Genetic Tests Link Negroid to Rape and Murder of Two White Teenagers

Coley McCraney.

Janetic tests be white man magic, dat why dey always be blaming da bruthas.

RAYCISS science be framing dey black man fo’ crimes fo’ hundreds of years.

Dothan Eagle:

A new crime solving technique may have led to a break in one of the most high-profile unsolved murder cases in the Wiregrass in recent history.

Coley McCraney, 45, of Dothan and formerly of Ozark, faces multiple counts of capital murder and one count of first degree rape in connection with the 1999 slaying of teens J.B. Beasley and Tracie Hawlett.

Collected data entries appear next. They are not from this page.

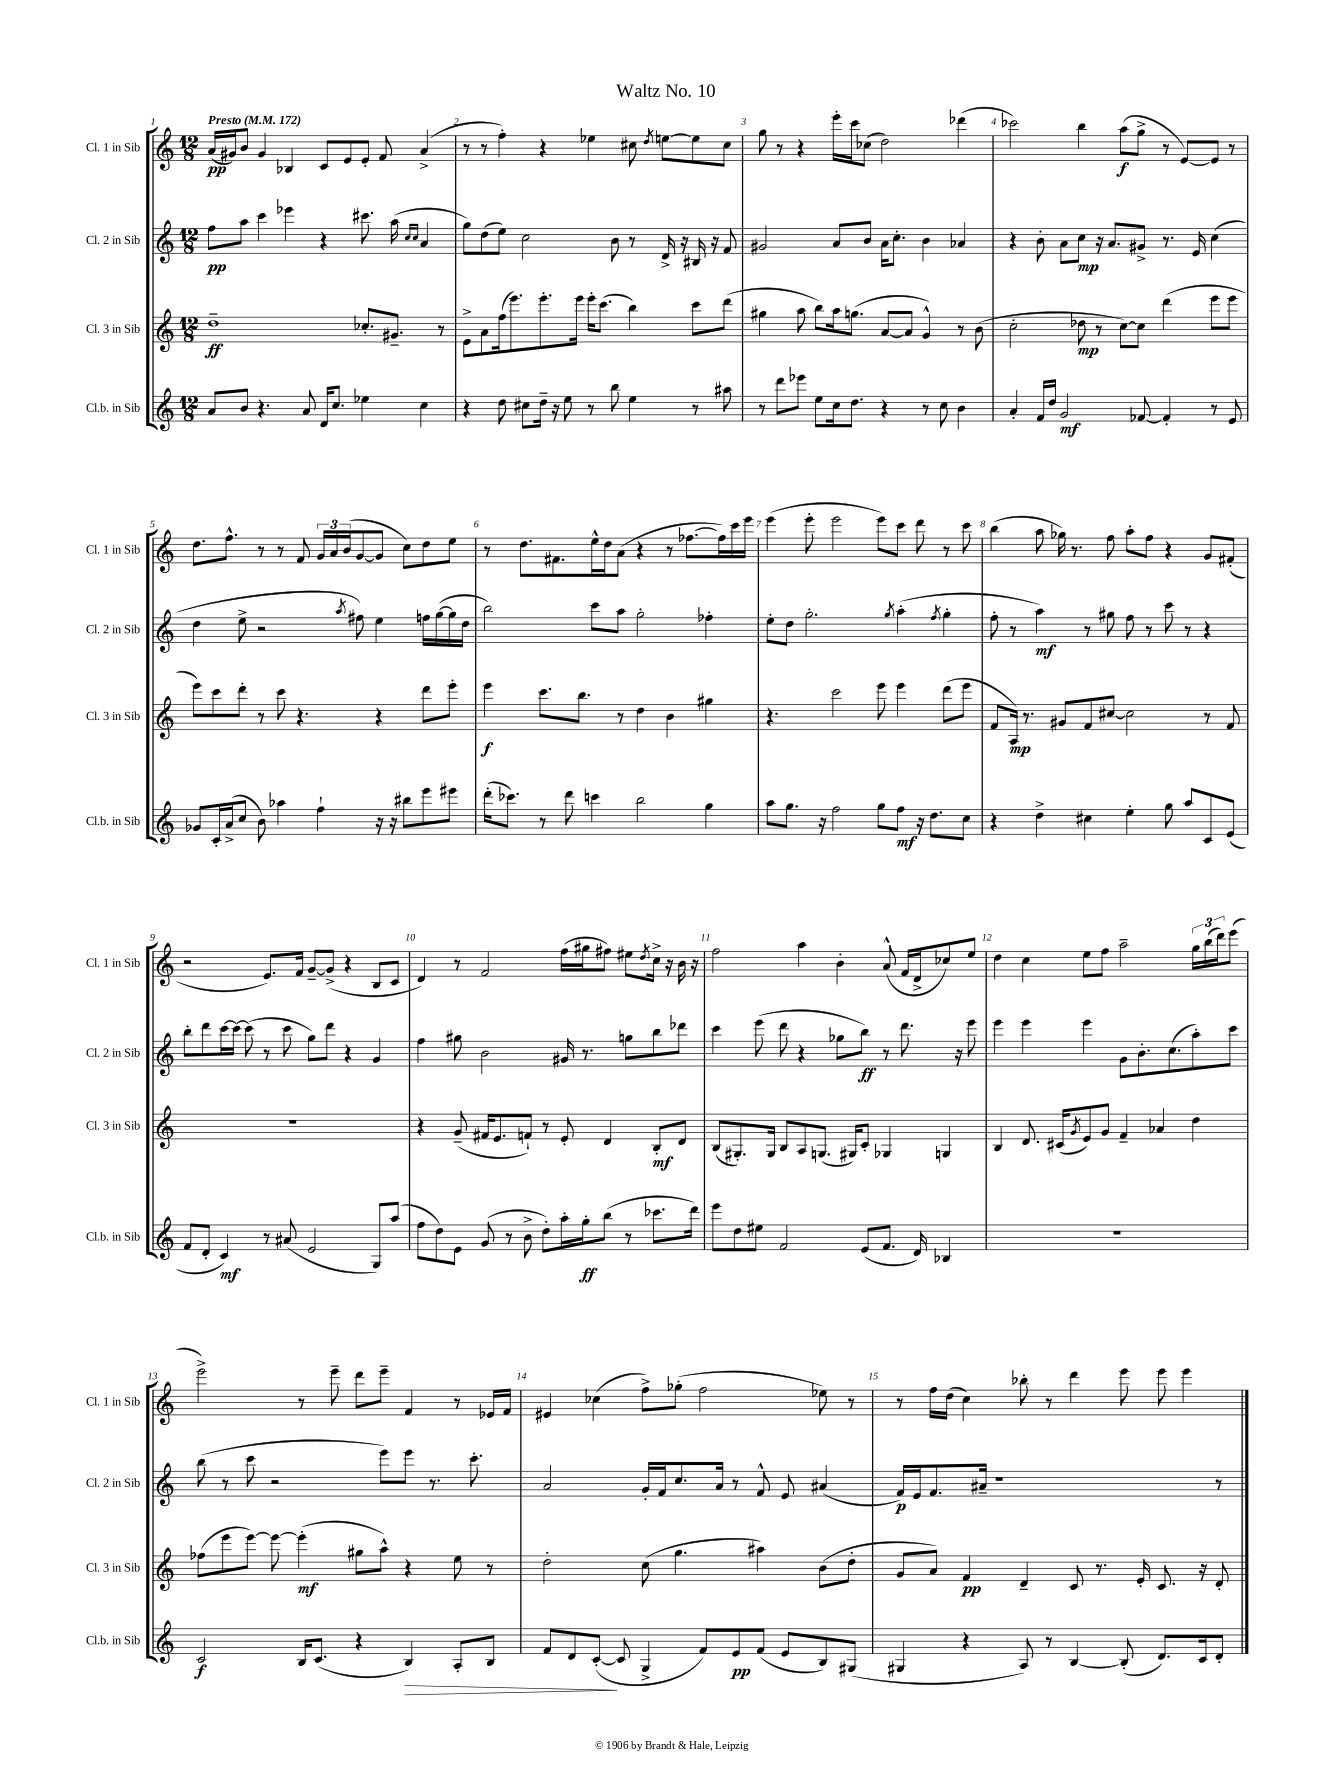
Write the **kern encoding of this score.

**kern	**kern	**kern	**kern
*staff4	*staff3	*staff2	*staff1
*clefG2	*clefG2	*clefG2	*clefG2
*k[]	*k[]	*k[]	*k[]
*M12/8	*M12/8	*M12/8	*M12/8
*MM172	*MM172	*MM172	*MM172
8a/L	1dd~	8ff\L	(16a/LL
.	.	.	16g#/J)
8b/J	.	8aa\J	8b/J
4.r	.	4ccc\	4g#/
.	.	4eee-\	4B-/
8a/	.	.	.
16d/LK	.	4r	8c/L
8.cc/J	.	.	.
.	.	.	8e/
4ee-\	8.cc-'/L	8.ccc#\	8e'/J
.	.	.	8f/
.	8.g#~/J	(16aa\	.
.	.	16qqcc/LL	.
.	.	16qqcc/JJ	.
4cc\	.	4a/	(4a^/
.	8r	.	.
=	=	=	=
4r	8e^\L	8gg\L)	8r
.	8a\	(8dd\	8r
8dd\	(16ff\k	8ee\J)	4ff'\)
.	8.eee\)	.	.
8cc#\L	.	2cc\	.
16dd~\Jk	8.eee'\	.	4r
16r	.	.	.
8ee\	.	.	.
.	16eee\Jk	.	.
8r	16eee'\LK	.	4ee-\
.	(8.ccc\J	.	.
8bb\	.	8b\	.
4ee\	4bb\)	8r	8cc#\
.	.	.	8qdd/
.	.	16d^/	[8ee\L
.	.	16r	.
8r	8ccc\L	16B#/	8ee\]
.	.	16r	.
8aa#\	(8ddd\J	8f/	8cc#\J
=	=	=	=
8r	4gg#\	2g#/	8gg\
8ddd\L	.	.	8r
8eee-\J	8aa\	.	4r
8ee\L	8bb\L)	.	.
16cc\k	16aa\k	8a/L	16eee'\LL
8.dd\J	(8.gg\J	.	16ccc\J
.	.	8b/J	(8cc-\J
4r	[8a/L	16a\LK	2dd\)
.	.	8.cc'\J	.
.	8a/]J	.	.
8r	4g^^/)	4b\	.
8cc\	.	.	.
4b\	8r	4a-/	(4ddd-\
.	(8b\	.	.
=	=	=	=
4a'/	2cc'\	4r	2ccc-\)
16f/LL	.	8b'\	.
16dd/JJ	.	.	.
2g/	.	8a\L	.
.	8dd-\	8cc\J	4bb\
.	8r	16r	.
.	.	8.a/L	.
.	[8cc\L)	.	(8aa\L
[8f-/	8cc\]J	8g#^/J	8gg^\J
4f-'/]	(4ddd\	8.r	8r
.	.	.	[8e/L)
.	.	16e/	.
8r	8eee\L	(4cc\	8e/]J
8e/	8eee\J	.	8r
=	=	=	=
8g-/L	8eee\L)	4dd\	8.dd\L
16c'/L	8ccc\	.	.
(16a^/J	.	.	8.ff^^\J
8cc/J	8ddd'\J	8ee^\	.
8b\)	8r	2r	8r
4aa-\	8ccc\	.	8r
.	4.r	.	8f/
4ff`\	.	.	24g/LL
.	.	.	24a/
.	.	.	(24b/J
.	.	8qaa/	.
.	.	8ff#\)	[8g/
16r	4r	4ee\	8g/]J
16r	.	.	.
8bb#\L	.	.	8cc\L)
8eee\	8ddd\L	16ff\LL	8dd\
.	.	([16gg\	.
8eee#\J	8eee'\J	16gg\]	8ee\J
.	.	16dd\JJ	.
=	=	=	=
(16ddd'\LK	4eee\	2bb\)	8r
8.ccc-\J)	.	.	.
.	.	.	8.dd\L
8r	8.ccc\L	.	.
.	.	.	8.f#\
8ddd\	.	.	.
.	8.bb\J	.	.
4ccc\	.	8ccc\L	16ee^^\L
.	.	.	16dd\J
.	8r	8aa\J	(8a\J
2bb\	4dd\	2gg'\	4r
.	4b\	.	8r
.	.	.	[8.ff-\L
4gg\	4gg#\	4ff-'\	.
.	.	.	16ff-\]L)
.	.	.	16ccc\
.	.	.	16eee\JJ
=	=	=	=
8aa\L	4.r	8ee'\L	(4eee\
8.gg\J	.	8dd\J	.
.	.	2.gg'\	8eee'\
16r	.	.	.
2ff\	2ccc\	.	2eee\
8gg\L	8eee\	.	8eee\L)
.	.	8qgg/	.
8ff\J	4eee\	(4aa'\	8ccc\J
16r	.	.	8ddd\
8.dd\L	.	.	.
.	.	8qff/	.
.	(8ddd\L	4gg'\	8r
8cc\J	8eee\J	.	8ccc\
=	=	=	=
4r	8f/L	8ff'\	(4bb\
.	16A/Jk)	8r	.
.	8.r	.	.
4dd^\	.	4aa\)	8aa\
.	8g#/L	.	16gg-\)
.	.	.	8.r
4cc#\	8f/	8r	.
.	[8cc#/J	8gg#\	8ff\
4ee'\	2cc#\]	8ff\	8aa'\L
.	.	8r	8ff\J
8gg\	.	8ccc\	4r
8aa/L	.	8r	.
8c/	8r	4r	8g/L
(8e/J	8f/	.	(8f#'/J
=	=	=	=
8f/L	1.r	8bb'\L	2r
8d'/J	.	8ddd\	.
4c/)	.	[16ccc\L	.
.	.	16ccc\_JJ	.
.	.	(8ccc\]	.
8r	.	8r	8.e/L)
(8a#/	.	8ccc\	.
.	.	.	16f/Jk
2e/	.	8gg\L)	[8g~/L
.	.	8ddd\J	(8g^/]J
.	.	4r	4r
8G/L)	.	4g/	8B/L
(8aa/J	.	.	8c/J
=	=	=	=
8ff\L	4r	4ff\	4d/)
8dd\)	.	.	.
8e\J	(8g~/	8gg#\	8r
(8g/	16f#/LK	2b\	2f/
.	8.e/	.	.
8r	.	.	.
8b^\	8f`/J)	.	.
8dd'\L)	8r	.	.
16aa'\L	8e'/	16g#/	(16ff\LL
16gg'\J	.	8.r	16gg#\J
(8bb\J	4d/	.	8ff#\J)
8r	.	8gg\L	8ee#\L
.	.	.	8qdd/
8.ccc-\L	8B'/L	8bb\	16cc^\Jk
.	.	.	16r
.	8d/J	8ddd-\J	16b\
16ddd\Jk)	.	.	16r
=	=	=	=
8eee\L	(8B/L	4ccc\	2ff\
8dd\	8.G#'/)	.	.
8ee#\J	.	(8eee\	.
.	16G#/Jk	.	.
2f/	8B/L	8ddd\	.
.	8A/	4r	4aa\
.	(8.G/J	.	.
.	.	8gg-\L	4b'\
.	16G#/LK)	.	.
(8e/L	8c'/J	8bb\J)	.
8.f/J	4G-/	8r	(8a^^/
.	.	8.ddd\	16f/LL
16d/)	.	.	16d^/J
4B-/	4G/	.	8cc-/)
.	.	16r	.
.	.	8eee\	8ee/J
=	=	=	=
1.r	4B/	4eee\	4dd\
.	8.d/	4eee\	4cc\
.	(16c#/LK	.	.
.	8qg/	.	.
.	8e/)	4eee\	8ee\L
.	8g/J	.	8ff\J
.	4f~/	8g\L	2aa~\
.	.	8.b'\	.
.	4a-/	.	.
.	.	(8.cc\	.
.	4dd\	8aa'\)	24gg\LL
.	.	.	(24bb\
.	.	.	24ddd\J)
.	.	8ccc\J	(8eee\J
=	=	=	=
2c/	(8ff-\L	(8bb\	2eee^\)
.	8eee\	8r	.
.	[8eee\J)	8ccc\	.
.	8eee\_	2r	.
16B/LK	(4eee'\]	.	8r
(8.c/J	.	.	.
.	.	.	8eee~\
4r	8gg#\L	.	8ddd\L
.	8aa^^\J)	8eee\L)	8eee~\J
4B/)	4r	8eee\J	4f/
.	.	8.r	.
8A'/L	8ee\	.	8r
.	.	8.ccc'\	.
8B/J	8r	.	16e-/LL
.	.	.	16f/JJ
=	=	=	=
8f/L	2dd'\	2a/	4e#/
8d/	.	.	.
([8c'/J	.	.	(4cc-\
8c/]	.	.	.
4G^/	(8cc\	16g'/LL	8ff^\L)
.	.	16f/J	.
.	4.gg\	8.cc/	(8gg-'\J
8f/L)	.	.	2ff\
.	.	16a/Jk	.
8e/	.	8r	.
(8f/J	4aa#\)	8f^^/	.
8e/L	.	8e/	.
8B/)	(8b\L	(4a#/	8ee-\)
(8G#/J	8dd'\J	.	8r
=	=	=	=
4G#/	8g/L	16f/LL)	8r
.	.	16e/J	.
.	8a/J)	8.f/	16ff\LL
.	.	.	(16dd\JJ
4r	4f/	.	4cc\)
.	.	16a#~/Jk	.
.	.	1r	.
8A/)	4d~/	.	8bb-'\
8r	.	.	8r
[4B/	8c/	.	4ddd\
.	8.r	.	.
(8B'/]	.	.	8eee\
.	16e'/	.	.
8.d/L)	8.c/	.	8eee\
.	.	.	4eee\
16c/k	16r	.	.
8d'/J	8d'/	8r	.
==	==	==	==
*-	*-	*-	*-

McCraney was booked into the Dale County Jail at 6:34 p.m. Saturday.

Information gathered indicates DNA collected at the crime scene was uploaded to a database where anyone can share their data from consumer DNA testing companies such as 23andMe and Ancestry.com to search for relatives who have submitted their DNA. The DNA data revealed matches equivalent to relatives of the crime scene DNA. Other information allowed law enforcement to close in on a single person.

A dispatcher at the Ozark Police Department said Chief Marlos Walker would not be available for comment until Monday. A representative of the Dale County Sheriff’s Office told the Dothan Eagle Ozark Police would need to make any public comment.

Beasley and Hawlett were both 17 in 1999 when they planned to attend a field a party in Headland on the night of July 31. The girls were found in the trunk of Beasley’s abandoned vehicle on Herring Avenue in Ozark on the morning of Aug. 1. Each year, family members of the two girls have held a vigil on the side of the road where the girls were found.

Tracie Hawlett, left, and J.B. Beasley.